DATASET Block Start

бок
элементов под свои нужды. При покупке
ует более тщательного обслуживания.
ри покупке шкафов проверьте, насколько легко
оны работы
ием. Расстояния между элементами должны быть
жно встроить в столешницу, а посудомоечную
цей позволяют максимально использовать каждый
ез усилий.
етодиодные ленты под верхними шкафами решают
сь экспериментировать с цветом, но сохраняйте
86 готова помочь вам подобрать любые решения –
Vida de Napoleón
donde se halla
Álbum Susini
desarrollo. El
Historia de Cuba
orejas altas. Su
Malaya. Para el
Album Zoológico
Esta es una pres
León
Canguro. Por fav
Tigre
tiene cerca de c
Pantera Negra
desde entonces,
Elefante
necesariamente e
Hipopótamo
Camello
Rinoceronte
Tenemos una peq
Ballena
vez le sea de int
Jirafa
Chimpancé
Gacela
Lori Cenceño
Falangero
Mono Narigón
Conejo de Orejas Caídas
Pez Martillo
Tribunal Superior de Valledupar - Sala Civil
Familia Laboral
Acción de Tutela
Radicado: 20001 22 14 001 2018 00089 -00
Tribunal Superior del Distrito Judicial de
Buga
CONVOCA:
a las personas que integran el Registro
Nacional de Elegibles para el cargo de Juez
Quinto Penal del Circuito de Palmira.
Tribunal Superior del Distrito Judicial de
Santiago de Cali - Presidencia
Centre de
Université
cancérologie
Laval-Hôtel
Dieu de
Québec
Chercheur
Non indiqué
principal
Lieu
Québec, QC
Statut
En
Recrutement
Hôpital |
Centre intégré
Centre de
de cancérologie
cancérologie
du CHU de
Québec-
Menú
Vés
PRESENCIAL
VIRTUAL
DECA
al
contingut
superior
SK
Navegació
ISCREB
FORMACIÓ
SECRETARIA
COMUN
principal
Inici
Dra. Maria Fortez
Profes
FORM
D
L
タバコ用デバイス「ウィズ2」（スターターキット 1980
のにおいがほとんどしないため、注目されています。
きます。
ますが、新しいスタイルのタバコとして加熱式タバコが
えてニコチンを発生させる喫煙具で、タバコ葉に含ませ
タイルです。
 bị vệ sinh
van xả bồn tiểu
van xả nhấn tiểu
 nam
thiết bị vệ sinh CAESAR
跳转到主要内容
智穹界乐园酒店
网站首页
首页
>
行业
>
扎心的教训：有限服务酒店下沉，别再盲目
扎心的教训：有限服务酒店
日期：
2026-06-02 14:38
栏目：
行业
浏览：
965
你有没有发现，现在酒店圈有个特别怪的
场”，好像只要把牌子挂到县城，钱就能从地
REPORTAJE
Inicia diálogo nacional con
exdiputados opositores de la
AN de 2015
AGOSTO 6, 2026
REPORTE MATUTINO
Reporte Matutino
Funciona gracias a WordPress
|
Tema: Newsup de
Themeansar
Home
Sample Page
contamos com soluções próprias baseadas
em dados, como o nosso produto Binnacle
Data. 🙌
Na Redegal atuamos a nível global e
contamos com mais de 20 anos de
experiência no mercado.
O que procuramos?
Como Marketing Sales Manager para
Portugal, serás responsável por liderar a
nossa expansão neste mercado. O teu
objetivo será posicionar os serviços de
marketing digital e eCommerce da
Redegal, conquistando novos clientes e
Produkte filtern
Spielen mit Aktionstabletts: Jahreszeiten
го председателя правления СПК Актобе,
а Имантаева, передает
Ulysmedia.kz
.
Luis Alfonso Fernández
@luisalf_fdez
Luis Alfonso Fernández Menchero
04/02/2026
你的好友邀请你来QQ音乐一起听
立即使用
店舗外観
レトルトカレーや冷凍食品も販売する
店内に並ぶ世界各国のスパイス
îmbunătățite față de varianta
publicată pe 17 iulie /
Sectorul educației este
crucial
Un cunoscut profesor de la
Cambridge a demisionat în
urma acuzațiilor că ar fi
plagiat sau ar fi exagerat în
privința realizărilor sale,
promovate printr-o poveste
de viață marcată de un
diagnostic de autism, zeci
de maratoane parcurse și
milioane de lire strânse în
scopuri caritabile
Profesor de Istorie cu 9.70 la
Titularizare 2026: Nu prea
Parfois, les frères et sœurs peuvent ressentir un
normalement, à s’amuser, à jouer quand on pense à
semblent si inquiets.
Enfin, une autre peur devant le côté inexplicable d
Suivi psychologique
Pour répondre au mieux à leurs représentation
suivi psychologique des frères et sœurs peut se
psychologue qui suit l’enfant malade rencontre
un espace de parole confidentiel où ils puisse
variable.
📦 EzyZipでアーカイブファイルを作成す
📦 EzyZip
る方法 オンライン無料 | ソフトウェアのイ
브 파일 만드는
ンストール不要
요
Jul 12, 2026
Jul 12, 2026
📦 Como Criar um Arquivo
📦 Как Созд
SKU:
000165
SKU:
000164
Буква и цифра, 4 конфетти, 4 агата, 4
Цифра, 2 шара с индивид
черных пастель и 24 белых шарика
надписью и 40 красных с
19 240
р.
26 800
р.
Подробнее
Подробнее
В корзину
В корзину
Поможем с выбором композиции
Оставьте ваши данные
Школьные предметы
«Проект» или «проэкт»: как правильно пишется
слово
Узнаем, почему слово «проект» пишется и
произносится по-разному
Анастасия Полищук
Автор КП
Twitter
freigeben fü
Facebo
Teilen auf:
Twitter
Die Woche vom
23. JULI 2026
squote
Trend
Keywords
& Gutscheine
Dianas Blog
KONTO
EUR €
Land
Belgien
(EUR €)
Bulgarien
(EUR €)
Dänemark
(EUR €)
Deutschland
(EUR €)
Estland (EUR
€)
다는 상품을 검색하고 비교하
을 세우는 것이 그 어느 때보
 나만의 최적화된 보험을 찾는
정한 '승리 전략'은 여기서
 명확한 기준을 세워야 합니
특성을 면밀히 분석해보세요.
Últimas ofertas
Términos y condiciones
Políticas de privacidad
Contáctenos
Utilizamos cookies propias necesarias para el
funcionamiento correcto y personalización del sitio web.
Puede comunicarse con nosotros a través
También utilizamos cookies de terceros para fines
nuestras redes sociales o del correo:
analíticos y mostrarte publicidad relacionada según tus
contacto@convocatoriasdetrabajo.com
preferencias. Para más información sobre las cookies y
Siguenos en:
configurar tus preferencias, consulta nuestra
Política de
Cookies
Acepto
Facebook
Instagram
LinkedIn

DATASET Block End

Copy range, inclusive: the line holding "Estland (EUR" to the line holding "También utilizamos cookies". Reproduce exactly those lines of the records above and no others.

- [PROBLEM SOLUTION]
Estland (EUR
€)
다는 상품을 검색하고 비교하
을 세우는 것이 그 어느 때보
 나만의 최적화된 보험을 찾는
정한 '승리 전략'은 여기서
 명확한 기준을 세워야 합니
특성을 면밀히 분석해보세요.
Últimas ofertas
Términos y condiciones
Políticas de privacidad
Contáctenos
Utilizamos cookies propias necesarias para el
funcionamiento correcto y personalización del sitio web.
Puede comunicarse con nosotros a través
También utilizamos cookies de terceros para fines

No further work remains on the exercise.